Extract:
☆ ☆ ☆ ☆

Linear Regression

Here we showcase linear regression on 2 input variables. All variables are continuous here, with some fixed values used to generate a data set and a model to infer these parameters from the data.

// generate data; parameters should be recovered by inference algorithm
val data = {
  val alpha = 1.0
  val beta = (1.0, 2.5)
  val sigma = 1.0

  for {_ <- 0 until 100} yield {
    val X = (Random.nextGaussian(), 0.2 * Random.nextGaussian())
    val Y = alpha + X._1 * beta._1 + X._2 * beta._2 + Random.nextGaussian() * sigma
    (X, Y)
  }
}

// set up variational approximation to the posterior distribution
val aPost = ReparamGuide(Normal(Param(0.0), exp(Param(0.0)))))
val b1Post = ReparamGuide(Normal(Param(0.0), exp(Param(0.0))))
val b2Post = ReparamGuide(Normal(Param(0.0), exp(Param(0.0))))
val errPost = ReparamGuide(Normal(Param(0.0), exp(Param(0.0))))

// Draw variables from prior distributions and link those
// variables to the posterior approximation.
val model = infer {
  val a = sample(Normal(0.0, 1.0), aPost)
  val b1 = sample(Normal(0.0, 1.0), b1Post)

☆ ☆ ☆ ☆

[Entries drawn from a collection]
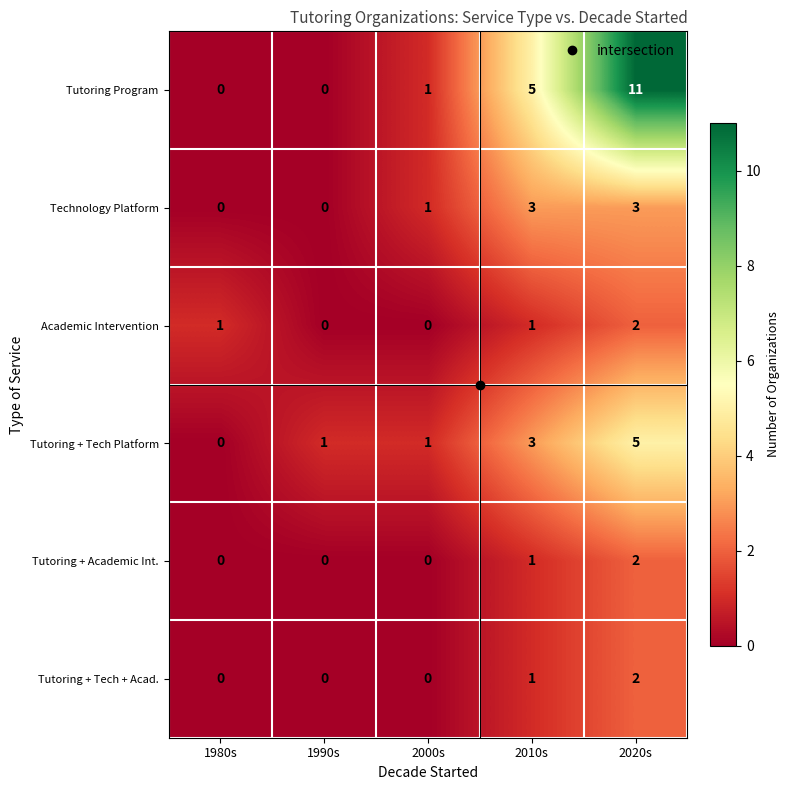

Which series has the largest total across all categories?

Tutoring Program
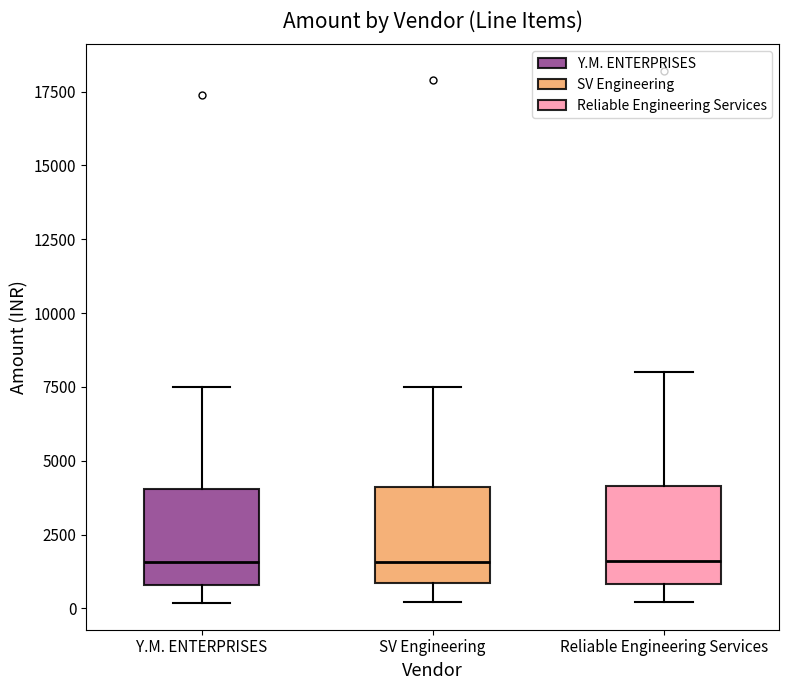

Where does the lower whisker of the box for Reliable Engineering Services end on the y-axis? The values are not printed on the chart, so give them approximately, as read against the axis.

0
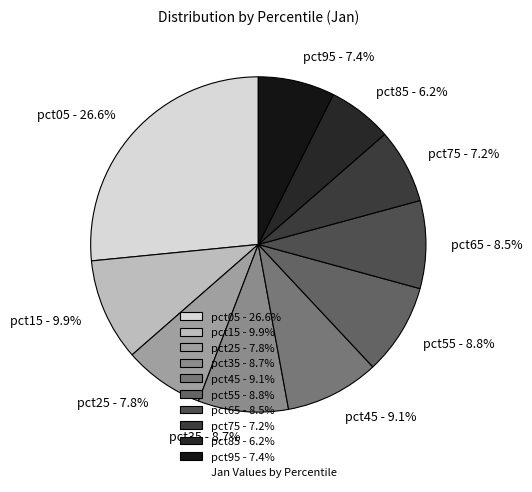

Does pct75 account for over 50% of the chart?

No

☆ ☆ ☆ ☆

Questions to answer:
1: In the linear regression text, what pair of values is assigned to beta when the data are generated?
2: Continue the linear regression text from the point where it stops.

Activity answers:
1: Beta is set to (1.0, 2.5).

2:
  val b2 = sample(Normal(0.0, 1.0), b2Post)
  val err = exp(sample(Normal(0.0, 1.0), errPost))

  // iterate over data points to define the observations
  data.foreach[Unit] {
    case ((x1, x2), y) =>
      observe(Normal(a + b1 * x1 + b2 * x2, err), y: Real)
  }

  // return the values that we're interested in
  (a, b1, b2, err)
}

// choose an optimization algorithm
// each parameter could have its own optimizer
val adam = new Adam(alpha = 0.1)
val interpreter = new OptimizingInterpreter(adam)

// warm up
// each sample of the model triggers a gradient descent step
Range(0, 1000).foreach { i =>
  interpreter.reset()
  model.sample(interpreter)
}

// print some samples
Range(0, 10).foreach { i =>
  interpreter.reset()
  val l = model.sample(interpreter)
  val values = (l._1.v, l._2.v, l._3.v, l._4.v)
  println(s"  $values")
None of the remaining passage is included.